DeepSeek R1 70B: A100 80GB with Quantization
R1 70B in Q4 quantization (~40–70 GB) fits on a single A100 80GB. This is the most popular production setup — a single A100 80GB at $1.49–2.20/hr gives you a reasoning model that rivals GPT-4 for about $36–53/day. Use vLLM or llama.cpp for serving.
Provider Pricing for DeepSeek Workloads
| Provider | RTX 4090 Price | A100 80GB Price | H100 Price | Best For |
|---|---|---|---|---|
| Vast.ai | $0.35–0.65/hr | $1.10–1.80/hr | $1.80–2.80/hr | R1 7B–32B, lowest cost |
| RunPod (spot) | $0.35–0.55/hr | $0.90–1.49/hr | $1.20–2.10/hr | R1 7B–70B with checkpointing |
| RunPod (on-demand) | $0.74/hr | $1.89/hr | $2.79/hr | Production inference |
| Lambda Labs | Not available | $1.99/hr | $2.49/hr | R1 70B and V3, reliable |
| Hyperstack | Not available | Not available | $2.29/hr | V3 multi-GPU, EU data |
Running DeepSeek V3 (671B): Multi-GPU Only
DeepSeek V3's 671B parameters require approximately 1.3 TB of VRAM in FP16. Even with aggressive Q4 quantization, you need around 400 GB — that's 5× H100 80GB GPUs minimum, or 8× for comfortable operation with KV cache. A practical setup: 8× H100 SXM5 on Lambda Labs or CoreWeave at $19.92–$22.32/hr, or $478–$535/day.
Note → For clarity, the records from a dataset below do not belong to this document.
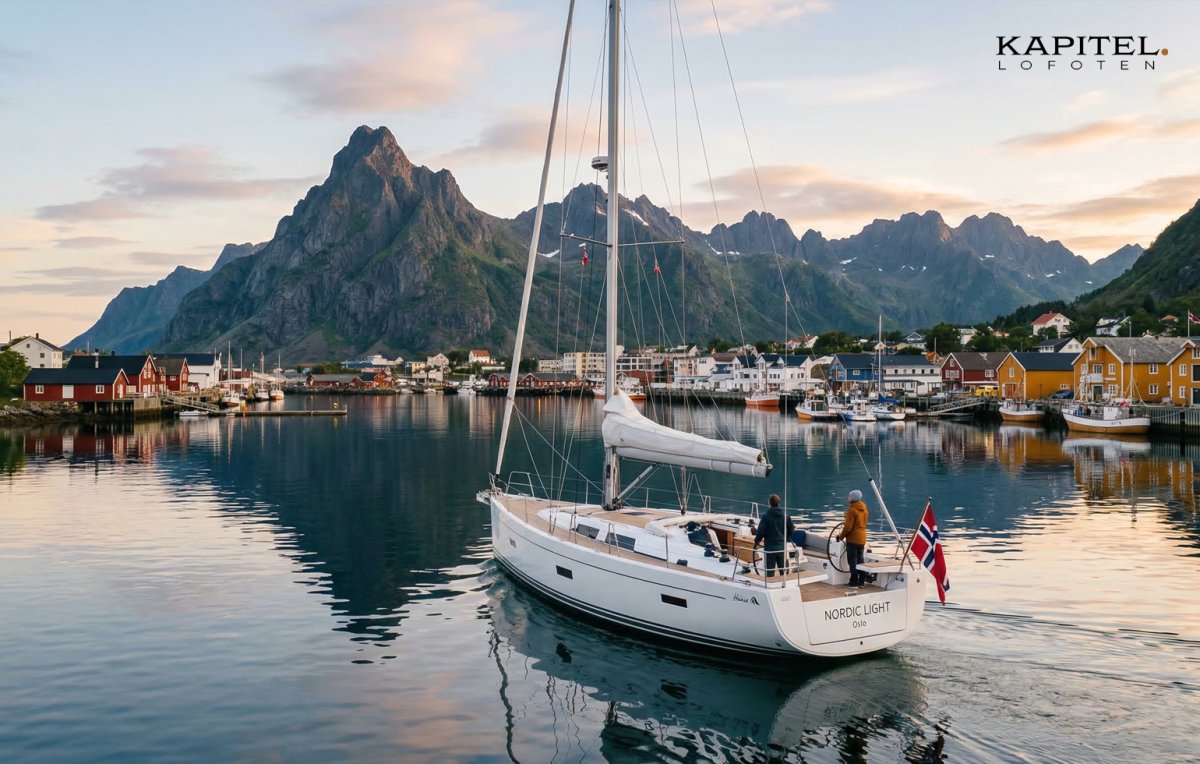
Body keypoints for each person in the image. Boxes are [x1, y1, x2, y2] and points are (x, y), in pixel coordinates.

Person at [754, 494, 794, 577]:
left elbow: (761, 531)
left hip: (770, 548)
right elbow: (791, 530)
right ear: (779, 503)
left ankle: (770, 586)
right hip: (781, 548)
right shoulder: (786, 516)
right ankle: (785, 586)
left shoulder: (766, 516)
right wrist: (785, 539)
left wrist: (757, 541)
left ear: (769, 503)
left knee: (770, 571)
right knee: (784, 572)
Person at [837, 489, 869, 586]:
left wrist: (841, 537)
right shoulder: (865, 509)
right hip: (862, 538)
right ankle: (862, 581)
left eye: (849, 496)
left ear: (853, 498)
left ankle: (853, 582)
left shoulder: (852, 510)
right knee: (860, 561)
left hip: (853, 540)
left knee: (852, 561)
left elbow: (847, 528)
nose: (848, 498)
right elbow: (860, 523)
For most use cases, the DeepSeek R1 32B or 70B models offer 80–90% of V3's capability at 10–20× lower cost. Unless you specifically need V3's full 671B capability, the distilled R1 models are the practical choice.
Recommended Inference Stack
- →llama.cpp / Ollama: Best for Q4/Q8 quantized models on consumer GPUs (RTX 4090). Easy setup, low overhead.
- →vLLM: Best for production serving on A100/H100. Continuous batching, OpenAI-compatible API, highest throughput.
- →Transformers (HuggingFace): Best for fine-tuning or custom inference pipelines. FP16/INT8 via bitsandbytes.
- →TensorRT-LLM: Best for maximum H100 throughput. Complex setup but 2–3× faster than vLLM for high-concurrency serving.